If, for example, I read that ‘the author divides her time between her North London home and Devon and this is her first novel’ I drop the book immediately. It’s another thrusting woman’s magazine journalist making use of maternity leave to write a novel about a thrusting journalist working for a woman’s magazine, one who suddenly gets pregnant and has to make difficult career choices. Like whether to live in Devon or North London, for example.

Now this book is clearly not aimed at me anymore than that kind of novel is. Ravinder portrays herself as the kind of girl who can’t do anything without first layering on the slap, slipping into a low cut dress and putting on a pair of high-heels. She is in her day job, one is somehow unsurprised to learn, a fashion journalist. The book is unsubtly aimed at WAGs and wanna be WAGs, albeit WAGs who dutifully did their homework and got their A levels. I think we are supposed to recognise that it is of course very ironic. I can imagine it will be fabulously popular with gay men.
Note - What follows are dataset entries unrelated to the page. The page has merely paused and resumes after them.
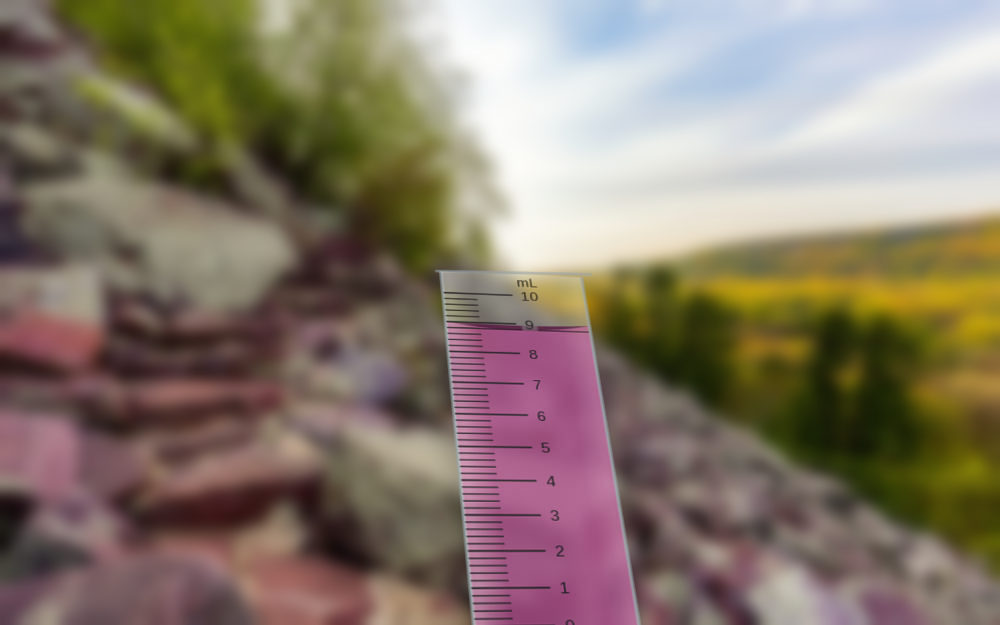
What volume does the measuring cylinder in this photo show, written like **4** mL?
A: **8.8** mL
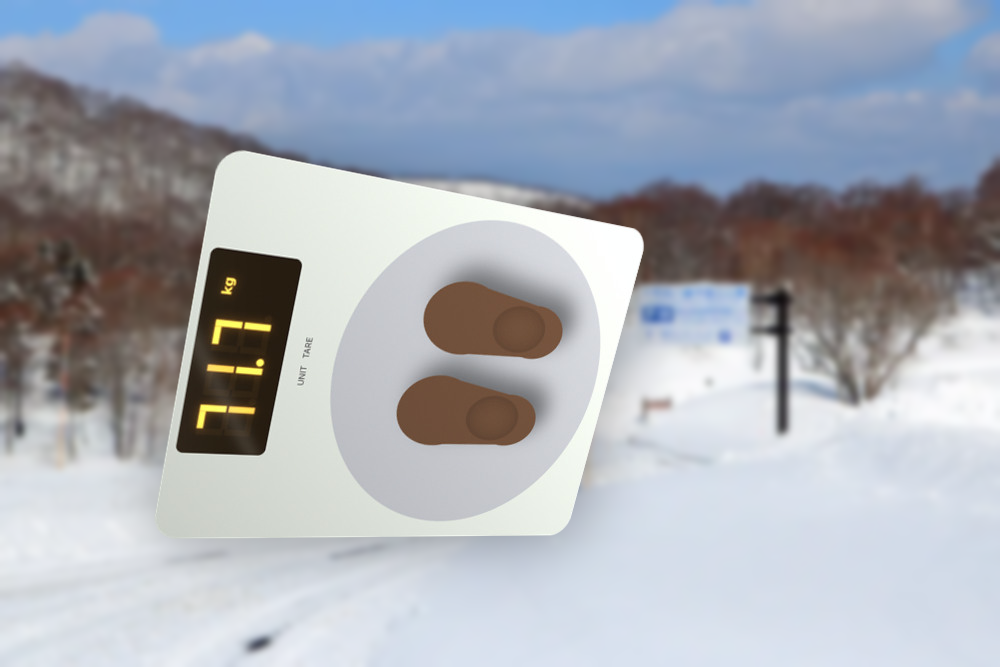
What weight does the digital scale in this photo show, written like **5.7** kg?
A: **71.7** kg
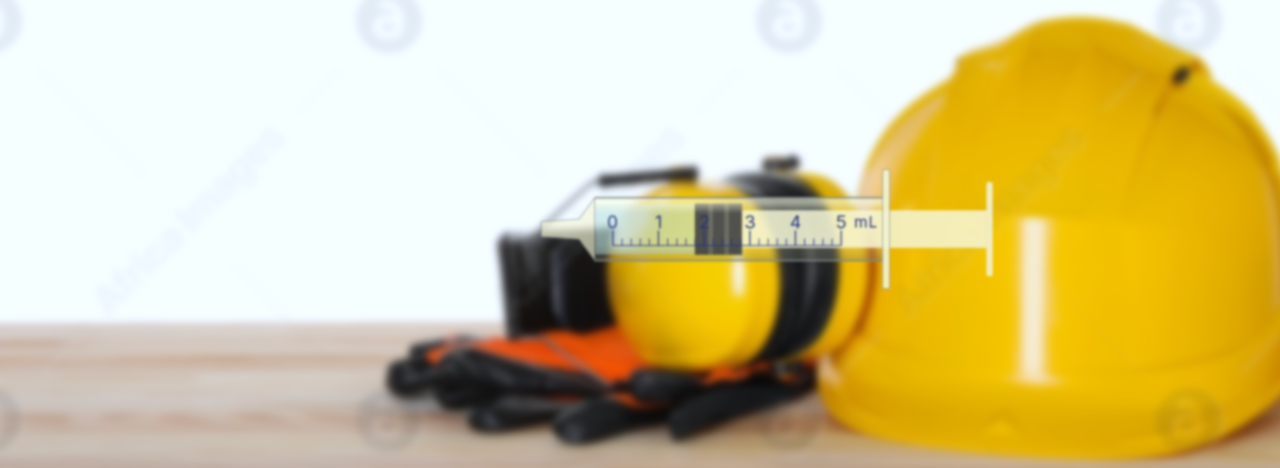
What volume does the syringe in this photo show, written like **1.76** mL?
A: **1.8** mL
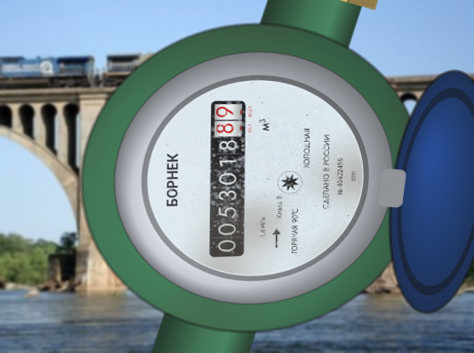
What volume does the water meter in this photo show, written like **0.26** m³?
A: **53018.89** m³
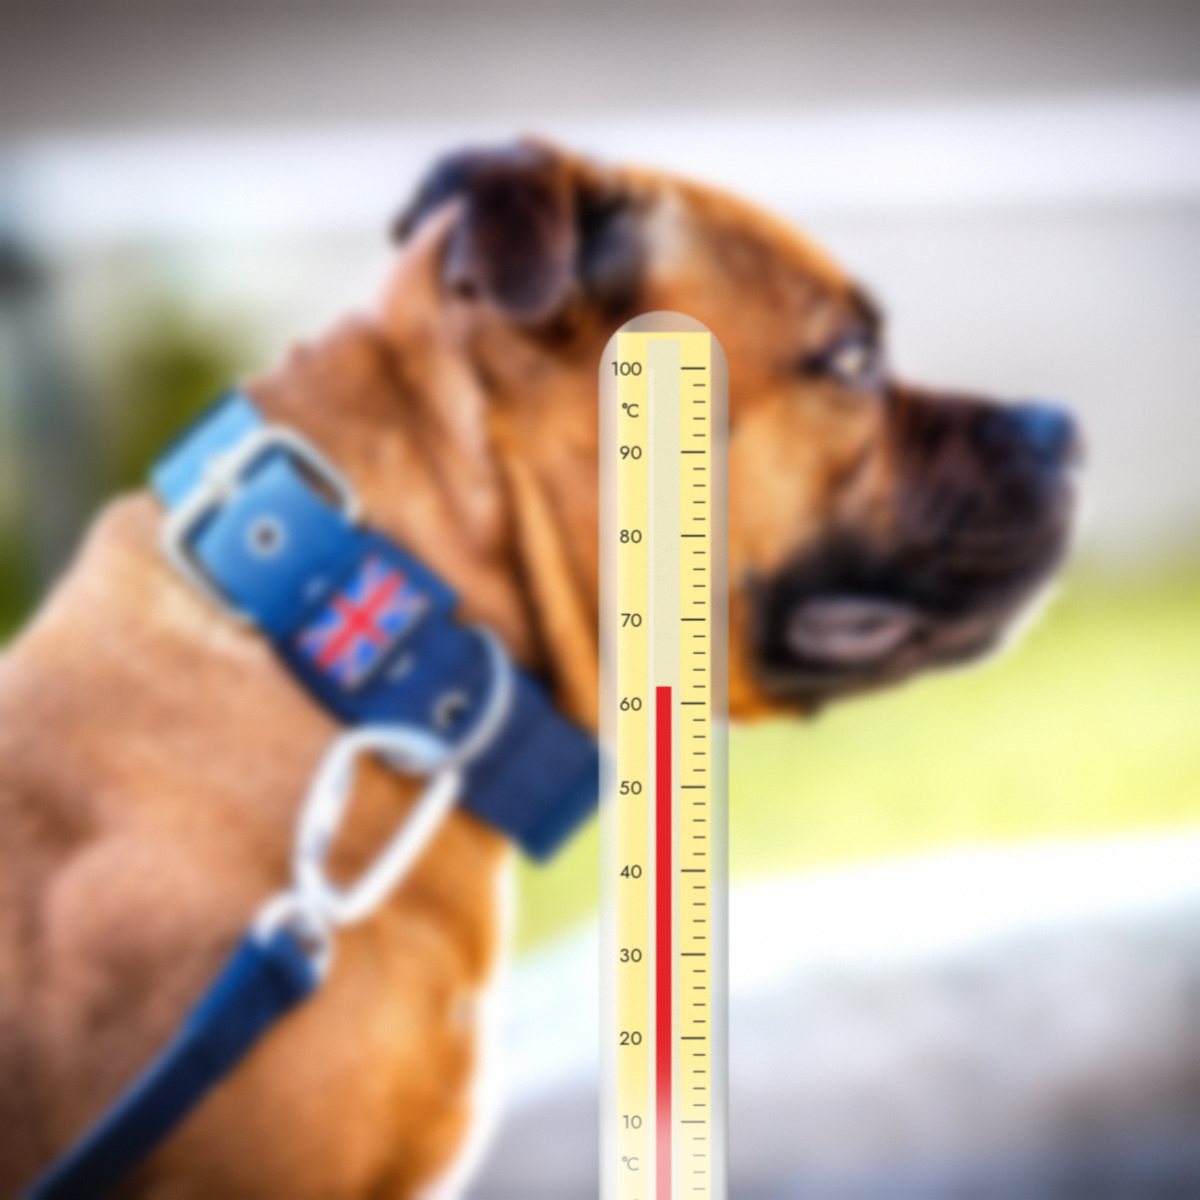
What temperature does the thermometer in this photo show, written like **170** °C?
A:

Still, the cover does carry a quote from Angela Hartnett, no less, which says ‘Home cooking at its delicious best’ and Angela shills for no one so we’d better have a look inside. Inside, big sweary Gordon calls Ravinder the ‘new Fanny Craddock’, which we are left to take however we want. Ah hang on, it’s all coming back to me now, this is the woman from the F-Word and this is her first book.

Chapters headed ‘Fall off the carb free wagon’,’ Work to live, live to eat’,’ Remote control and a meal for one’ don’t exactly inspire me, but I am merely a heterosexual man and what do I know of the modern young woman’s needs? ‘Bugger all’, says my wife.

Actually once you get past all this desperate theming and dressing up, the recipes aren’t half bad. Nothing here I wouldn’t happily eat and a great deal that I would definitely go back for. Ravinder does not include many Asian dishes, despite her cultural background, and that’s a good thing. Multi-Culti may well be an issue that is best decided in the kitchen, not in Parliament.

Every random page reveals something pretty tempting and there are over 160 recipes, which makes this very good value. Dishes rarely scare with over done complexity and Ravinder is dry and witty with her instructions and good and grounded about silly fads and diets. Some recipes are modern and light such as Lemon, Asparagus and Prawn linguine, while others such as Lamb Stew with a garlic bread crust, will seriously strain anyone’s designer waistline.

It is, for all my sniping, a very good book of workable tasty everyday recipes. It didn’t need to be angled and themed the way it has been though; it could have simply rested on its own considerable laurels as a great book for the modern woman’s kitchen. Now, where are my sling backs? After all that camping it up, I need a pint.